Upon the record before this Court, plaintiffs have failed to meet their burden to come forward with admissible evidence sufficient to defeat defendants’ motion for judgment summarily dismissing their denominated causes of action for negligent and intentional misrepresentation, fraud, conversion, negligence and breach of contract. What remains of plaintiffs’ complaint is an action for an accounting, predicated on defendants’ status as escrow agents. An account statement included in the record on appeal, covering a period of approximately six months, reveals that the subject account is clearly one maintained for partnership purposes, indicating disbursements to various partnership accounts, attorneys (including defendant law firm), suppliers, and to the general partners, Dr. Saumweber and a Delaware corporation he controlled. However, the account is also indisputably an attorney escrow account, bearing the caption "Wolfgang Saumweber—1987—
• While we agree with Supreme Court to the extent that it found the bankruptcy proceeding to be dispositive of any claim against the partnership, it does not thereby follow that the bankruptcy adjudication disposes of claims that may be asserted against defendants, who were not parties to that proceeding, arising out of a breach of their fiduciary duties. Application of the doctrine of collateral estoppel requires "that an issue in the present proceeding be identical to that necessarily decided in a prior proceeding, and that in the prior proceeding the party against whom preclusion is sought was accorded a full and fair opportunity to contest the issue” (Allied Chem. v Niagara Mohawk Power Corp., 72 NY2d 271, 276, cert denied 488 US 1005; Schwartz v Public Adm’r of County of Bronx, 24 NY2d 65). An adjudication of whether defendants fulfilled their fiduciary duties to plaintiffs was not necessary to the adjudication of the limited partnership as a bankrupt and, therefore, the doctrine does not apply under these circumstances (see, Sahn v AFCO Indus., 192 AD2d 480; Baldasano v Bank of N. Y., 174 AD2d 457; Morelli v Giglio, 143 AD2d 986, lv dismissed 73 NY2d 918).

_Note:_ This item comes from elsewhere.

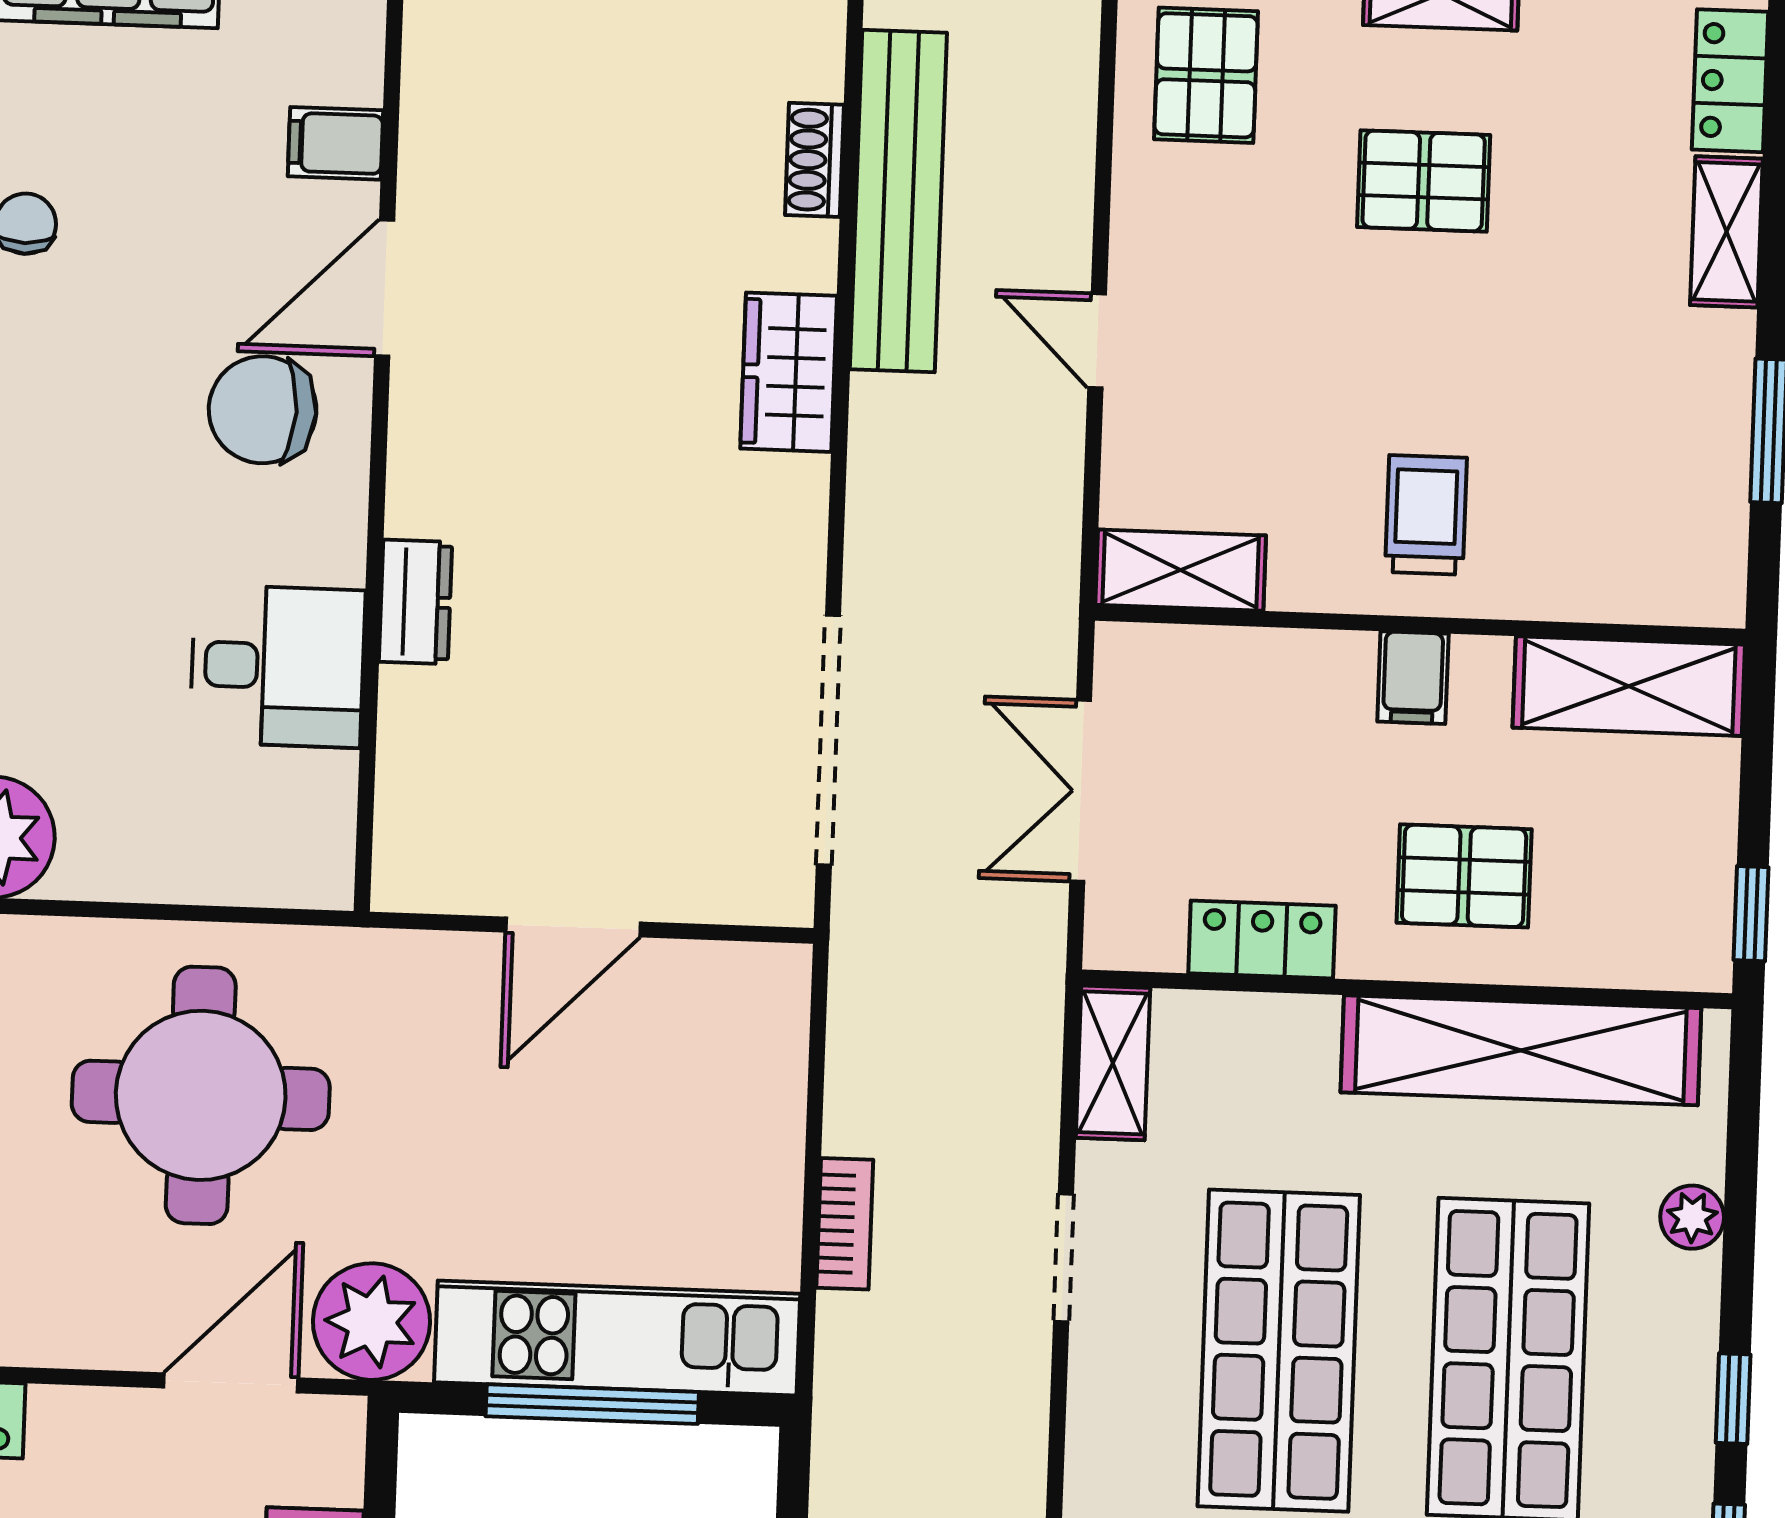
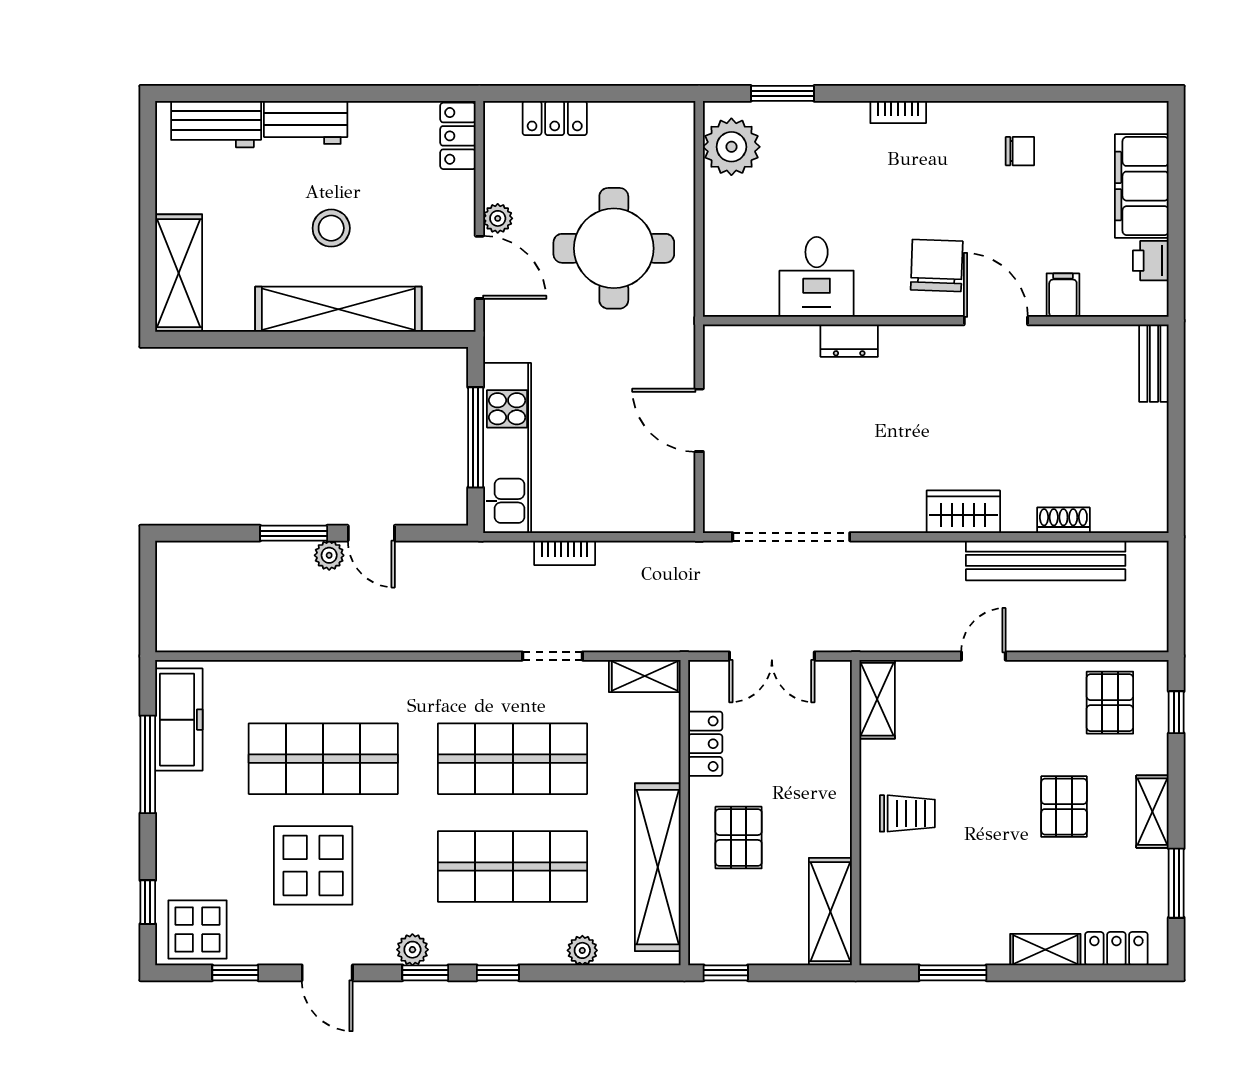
pallet: (1206, 75) -> (1110, 703), turned 90
filing cabinet: (1413, 678) -> (831, 810), removed
double door: (1081, 791) -> (772, 656), swing flipped
plant: (372, 1322) -> (498, 218), moved, width x0.53, depth x0.53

"The right to an accounting is premised upon the existence of a confidential or fiduciary relationship and a breach of the duty imposed by that relationship respecting property in which the party seeking the accounting has an interest” (Palazzo v Palazzo, 121 AD2d 261, 265). "An allegation of wrongdoing is not an indispensable element of a demand for an accounting where the complaint indicates a fiduciary relationship between the parties or some other special circumstance warranting equitable relief’ (Morgulas v Yudell Realty, 161 AD2d 211, 213-214). Therefore, the infirmities of plaintiffs’ opposition to defendants’ summary judgment motion notwithstanding, plaintiffs are entitled to an accounting. However, we agree with Supreme Court that any recovery in this action is limited to those damages attributable to defendant’s failure to apply plaintiffs’ deposits to partnership purposes. Concur—Wallach, J. P., Rubin, Mazzarelli and Andrias, JJ.